A bit of a difference, no? Too often, I hear that the left leaning parties that have come to power since the neo-liberal turn in the global economy that occurred in the 1970s have done nothing to stop - and in some cases, have accelerated - income inequality. I think this table clearly proves this wrong. And what's more, the generally equal rate of income (if anything, greater rate of growth for those at the bottom end of the economic spectrum) has been equaled by strong GDP growth. Clinton's administration went along way towards demonstrating the fundamental economic superiority of left leaning (really centrist) governments in the 21st century world: Blair's administration does so to an even greater extent.
This example is indicative of the degree to which the Labour government elected in 1997 has been good for Britain domestically - undoubtedly better than a Tory government would have been - from an economic and a civil libertarian standpoint. Beyond its positive economic record outlined above, it has created a minimum wage, has enshrined gay rights in to law, relaxed drug laws, and generally made Britain a more prosperous, more tolerant nation.
In response, the Conservatives have decided that - since they can't beat Labour on the economy - they will try to whip up the nation into xenophobic, anti-immigrant hysteria.
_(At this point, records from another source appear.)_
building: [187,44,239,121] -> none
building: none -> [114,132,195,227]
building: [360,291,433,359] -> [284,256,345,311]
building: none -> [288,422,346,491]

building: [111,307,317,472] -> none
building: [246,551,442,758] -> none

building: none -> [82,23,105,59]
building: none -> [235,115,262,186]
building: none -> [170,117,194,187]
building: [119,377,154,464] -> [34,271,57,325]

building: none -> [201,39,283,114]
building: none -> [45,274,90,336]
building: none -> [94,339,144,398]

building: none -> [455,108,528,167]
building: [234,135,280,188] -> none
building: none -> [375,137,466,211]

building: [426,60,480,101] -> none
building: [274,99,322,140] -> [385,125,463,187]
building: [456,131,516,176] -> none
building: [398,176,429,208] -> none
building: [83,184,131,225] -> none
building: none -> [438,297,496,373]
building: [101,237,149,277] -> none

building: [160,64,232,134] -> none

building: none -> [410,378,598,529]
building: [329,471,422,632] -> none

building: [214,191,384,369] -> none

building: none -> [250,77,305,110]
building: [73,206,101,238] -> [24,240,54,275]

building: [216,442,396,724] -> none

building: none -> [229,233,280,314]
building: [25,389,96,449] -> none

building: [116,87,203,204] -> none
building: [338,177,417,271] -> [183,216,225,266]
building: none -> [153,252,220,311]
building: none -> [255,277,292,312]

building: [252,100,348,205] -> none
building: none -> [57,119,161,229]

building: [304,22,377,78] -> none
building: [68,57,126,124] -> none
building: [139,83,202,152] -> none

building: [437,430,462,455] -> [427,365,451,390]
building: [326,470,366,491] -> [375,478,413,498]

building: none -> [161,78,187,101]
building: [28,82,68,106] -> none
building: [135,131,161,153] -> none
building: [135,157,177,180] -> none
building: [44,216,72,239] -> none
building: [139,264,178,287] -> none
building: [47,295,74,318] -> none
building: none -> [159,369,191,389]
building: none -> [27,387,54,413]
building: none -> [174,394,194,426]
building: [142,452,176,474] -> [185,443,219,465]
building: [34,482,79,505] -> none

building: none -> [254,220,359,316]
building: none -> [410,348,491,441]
Indeed, the Tories under Michael Howard have really become a desperate, ugly sight: their raison d'etre has become blocking immigration, removing Britain from the EU, repealing Labour's advances on gay rights and drug laws. This is not a reasonable libertarian conservative party, as it would be if Michael Portillo was leader; this is not the "one nation" Toryism of John Major; this is ugly right wing "populism" (in quotes because I believe much of this is not really popular). And it needs to beaten. Blair may or may not deserve a "bloody nose" for Iraq. But there are bigger fish to fry in this election, at least for the people who will be effected by the actual outcome (as opposed to foreign observers, whose primary prism for viewing the outcome is Blair backing Bush on Iraq).
No, the Liberal Democrats are a fine party. But they can't win this election. And whats more, a vote for the Lib Dems this time out will only have the effect of bringing in what appears to this observer to be a desperate, nasty Tory Party increasingly defined by what it doesn't like, not what it stands for, a Tory Party completely at odds with much of what the philo-Liberal Democrats in Britain and abroad stand for. The Tories need to be beaten once again, and soundly. They need to get the message that Britain will vote Tory only once they abandon their crude reactionary fantasies about the true state of the nation in the 21st century.
It is for these reasons that I'm strongly backing a Labour victory on May 5.